WORK REQUIRED>
Output exactly, with nothing added, the entries from the first line through the line with "Yamaha Music ID - Enregistrement".

Stored data entries
::::::

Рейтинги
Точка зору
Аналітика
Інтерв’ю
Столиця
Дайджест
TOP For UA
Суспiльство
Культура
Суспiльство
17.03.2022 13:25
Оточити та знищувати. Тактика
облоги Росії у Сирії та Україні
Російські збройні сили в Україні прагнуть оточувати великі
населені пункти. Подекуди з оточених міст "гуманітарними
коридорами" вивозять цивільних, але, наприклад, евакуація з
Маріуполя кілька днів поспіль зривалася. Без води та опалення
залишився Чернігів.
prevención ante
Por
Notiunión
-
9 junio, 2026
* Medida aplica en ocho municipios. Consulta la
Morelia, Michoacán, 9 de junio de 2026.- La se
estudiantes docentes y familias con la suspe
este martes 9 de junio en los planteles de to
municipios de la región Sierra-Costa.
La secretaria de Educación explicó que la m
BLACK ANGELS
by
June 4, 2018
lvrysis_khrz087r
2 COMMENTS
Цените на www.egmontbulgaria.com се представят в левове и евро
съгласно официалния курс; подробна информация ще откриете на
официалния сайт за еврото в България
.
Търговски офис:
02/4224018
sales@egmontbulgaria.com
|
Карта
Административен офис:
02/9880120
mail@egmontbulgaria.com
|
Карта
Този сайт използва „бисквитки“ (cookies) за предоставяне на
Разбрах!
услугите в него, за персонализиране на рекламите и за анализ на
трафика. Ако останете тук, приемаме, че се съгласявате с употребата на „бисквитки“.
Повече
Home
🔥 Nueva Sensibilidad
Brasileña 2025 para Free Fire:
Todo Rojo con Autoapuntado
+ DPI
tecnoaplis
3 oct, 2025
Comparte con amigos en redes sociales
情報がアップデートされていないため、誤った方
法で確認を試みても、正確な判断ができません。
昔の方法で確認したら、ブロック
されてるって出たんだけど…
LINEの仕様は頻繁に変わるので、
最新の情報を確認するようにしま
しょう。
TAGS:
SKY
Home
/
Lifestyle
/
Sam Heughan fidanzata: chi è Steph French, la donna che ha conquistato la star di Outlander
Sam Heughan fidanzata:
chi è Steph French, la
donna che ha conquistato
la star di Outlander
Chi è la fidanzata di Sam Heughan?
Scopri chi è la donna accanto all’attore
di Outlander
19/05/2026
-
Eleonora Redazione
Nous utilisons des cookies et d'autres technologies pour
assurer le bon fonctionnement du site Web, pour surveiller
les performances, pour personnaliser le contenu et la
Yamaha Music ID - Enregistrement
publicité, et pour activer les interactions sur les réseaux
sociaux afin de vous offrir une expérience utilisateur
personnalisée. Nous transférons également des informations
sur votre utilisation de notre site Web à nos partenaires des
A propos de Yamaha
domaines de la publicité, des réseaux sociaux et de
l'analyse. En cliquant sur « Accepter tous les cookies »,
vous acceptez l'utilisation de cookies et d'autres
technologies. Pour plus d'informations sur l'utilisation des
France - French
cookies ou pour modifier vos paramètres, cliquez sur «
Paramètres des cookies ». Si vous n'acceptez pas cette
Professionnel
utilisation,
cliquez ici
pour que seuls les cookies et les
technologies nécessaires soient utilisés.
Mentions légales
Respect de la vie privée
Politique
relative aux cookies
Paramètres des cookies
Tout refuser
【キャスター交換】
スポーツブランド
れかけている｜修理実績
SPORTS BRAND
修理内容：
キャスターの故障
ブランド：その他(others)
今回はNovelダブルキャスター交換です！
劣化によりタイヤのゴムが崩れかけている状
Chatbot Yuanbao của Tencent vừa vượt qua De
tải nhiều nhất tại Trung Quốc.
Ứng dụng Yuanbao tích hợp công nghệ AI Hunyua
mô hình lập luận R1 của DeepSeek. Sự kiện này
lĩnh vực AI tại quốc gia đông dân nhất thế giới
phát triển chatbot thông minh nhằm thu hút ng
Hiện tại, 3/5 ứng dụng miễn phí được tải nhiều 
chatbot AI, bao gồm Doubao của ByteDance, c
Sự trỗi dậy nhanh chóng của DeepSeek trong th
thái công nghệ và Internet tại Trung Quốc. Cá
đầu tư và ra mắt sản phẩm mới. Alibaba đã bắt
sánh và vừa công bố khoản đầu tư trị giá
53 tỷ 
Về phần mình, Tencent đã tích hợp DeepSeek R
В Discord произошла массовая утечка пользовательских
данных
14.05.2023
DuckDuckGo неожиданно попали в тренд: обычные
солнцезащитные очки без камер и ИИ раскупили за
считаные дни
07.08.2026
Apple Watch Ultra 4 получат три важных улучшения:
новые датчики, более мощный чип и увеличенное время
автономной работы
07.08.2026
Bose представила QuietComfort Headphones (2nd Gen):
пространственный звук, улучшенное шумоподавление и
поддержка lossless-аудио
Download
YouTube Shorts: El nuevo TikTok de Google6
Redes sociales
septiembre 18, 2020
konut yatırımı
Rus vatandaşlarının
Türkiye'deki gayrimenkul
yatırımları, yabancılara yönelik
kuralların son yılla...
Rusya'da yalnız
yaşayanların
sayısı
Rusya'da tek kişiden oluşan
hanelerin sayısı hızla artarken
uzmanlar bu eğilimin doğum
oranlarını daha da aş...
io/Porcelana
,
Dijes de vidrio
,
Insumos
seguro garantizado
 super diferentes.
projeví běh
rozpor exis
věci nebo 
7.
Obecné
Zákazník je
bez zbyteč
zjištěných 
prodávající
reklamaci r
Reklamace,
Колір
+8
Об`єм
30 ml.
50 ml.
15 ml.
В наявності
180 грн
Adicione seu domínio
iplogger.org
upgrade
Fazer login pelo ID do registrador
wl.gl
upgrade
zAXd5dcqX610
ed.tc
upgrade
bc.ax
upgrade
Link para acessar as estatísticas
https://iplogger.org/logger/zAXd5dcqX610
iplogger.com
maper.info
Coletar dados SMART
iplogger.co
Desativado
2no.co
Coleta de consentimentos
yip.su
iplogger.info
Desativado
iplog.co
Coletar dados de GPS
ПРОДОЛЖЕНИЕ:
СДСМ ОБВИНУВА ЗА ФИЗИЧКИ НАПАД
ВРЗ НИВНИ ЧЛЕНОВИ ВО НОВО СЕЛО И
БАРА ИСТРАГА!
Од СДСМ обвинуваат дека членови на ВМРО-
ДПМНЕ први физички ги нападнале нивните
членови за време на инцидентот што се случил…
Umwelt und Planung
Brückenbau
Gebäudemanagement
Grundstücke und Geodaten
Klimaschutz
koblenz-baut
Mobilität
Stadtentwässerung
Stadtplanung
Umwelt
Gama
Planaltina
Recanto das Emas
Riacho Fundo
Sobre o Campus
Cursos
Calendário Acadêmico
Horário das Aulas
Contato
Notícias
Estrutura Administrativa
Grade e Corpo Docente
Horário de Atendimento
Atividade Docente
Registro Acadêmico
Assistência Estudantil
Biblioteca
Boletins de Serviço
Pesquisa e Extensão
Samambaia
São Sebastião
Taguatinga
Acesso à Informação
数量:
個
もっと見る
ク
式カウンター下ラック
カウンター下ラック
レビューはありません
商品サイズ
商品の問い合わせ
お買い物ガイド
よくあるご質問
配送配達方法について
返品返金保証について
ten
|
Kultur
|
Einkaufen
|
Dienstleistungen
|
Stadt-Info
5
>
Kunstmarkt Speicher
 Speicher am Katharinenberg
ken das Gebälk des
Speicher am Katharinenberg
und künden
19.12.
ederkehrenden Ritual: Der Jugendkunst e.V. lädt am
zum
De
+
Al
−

::::::

ANSWER BOX>
Рейтинги
Точка зору
Аналітика
Інтерв’ю
Столиця
Дайджест
TOP For UA
Суспiльство
Культура
Суспiльство
17.03.2022 13:25
Оточити та знищувати. Тактика
облоги Росії у Сирії та Україні
Російські збройні сили в Україні прагнуть оточувати великі
населені пункти. Подекуди з оточених міст "гуманітарними
коридорами" вивозять цивільних, але, наприклад, евакуація з
Маріуполя кілька днів поспіль зривалася. Без води та опалення
залишився Чернігів.
prevención ante
Por
Notiunión
-
9 junio, 2026
* Medida aplica en ocho municipios. Consulta la
Morelia, Michoacán, 9 de junio de 2026.- La se
estudiantes docentes y familias con la suspe
este martes 9 de junio en los planteles de to
municipios de la región Sierra-Costa.
La secretaria de Educación explicó que la m
BLACK ANGELS
by
June 4, 2018
lvrysis_khrz087r
2 COMMENTS
Цените на www.egmontbulgaria.com се представят в левове и евро
съгласно официалния курс; подробна информация ще откриете на
официалния сайт за еврото в България
.
Търговски офис:
02/4224018
sales@egmontbulgaria.com
|
Карта
Административен офис:
02/9880120
mail@egmontbulgaria.com
|
Карта
Този сайт използва „бисквитки“ (cookies) за предоставяне на
Разбрах!
услугите в него, за персонализиране на рекламите и за анализ на
трафика. Ако останете тук, приемаме, че се съгласявате с употребата на „бисквитки“.
Повече
Home
🔥 Nueva Sensibilidad
Brasileña 2025 para Free Fire:
Todo Rojo con Autoapuntado
+ DPI
tecnoaplis
3 oct, 2025
Comparte con amigos en redes sociales
情報がアップデートされていないため、誤った方
法で確認を試みても、正確な判断ができません。
昔の方法で確認したら、ブロック
されてるって出たんだけど…
LINEの仕様は頻繁に変わるので、
最新の情報を確認するようにしま
しょう。
TAGS:
SKY
Home
/
Lifestyle
/
Sam Heughan fidanzata: chi è Steph French, la donna che ha conquistato la star di Outlander
Sam Heughan fidanzata:
chi è Steph French, la
donna che ha conquistato
la star di Outlander
Chi è la fidanzata di Sam Heughan?
Scopri chi è la donna accanto all’attore
di Outlander
19/05/2026
-
Eleonora Redazione
Nous utilisons des cookies et d'autres technologies pour
assurer le bon fonctionnement du site Web, pour surveiller
les performances, pour personnaliser le contenu et la
Yamaha Music ID - Enregistrement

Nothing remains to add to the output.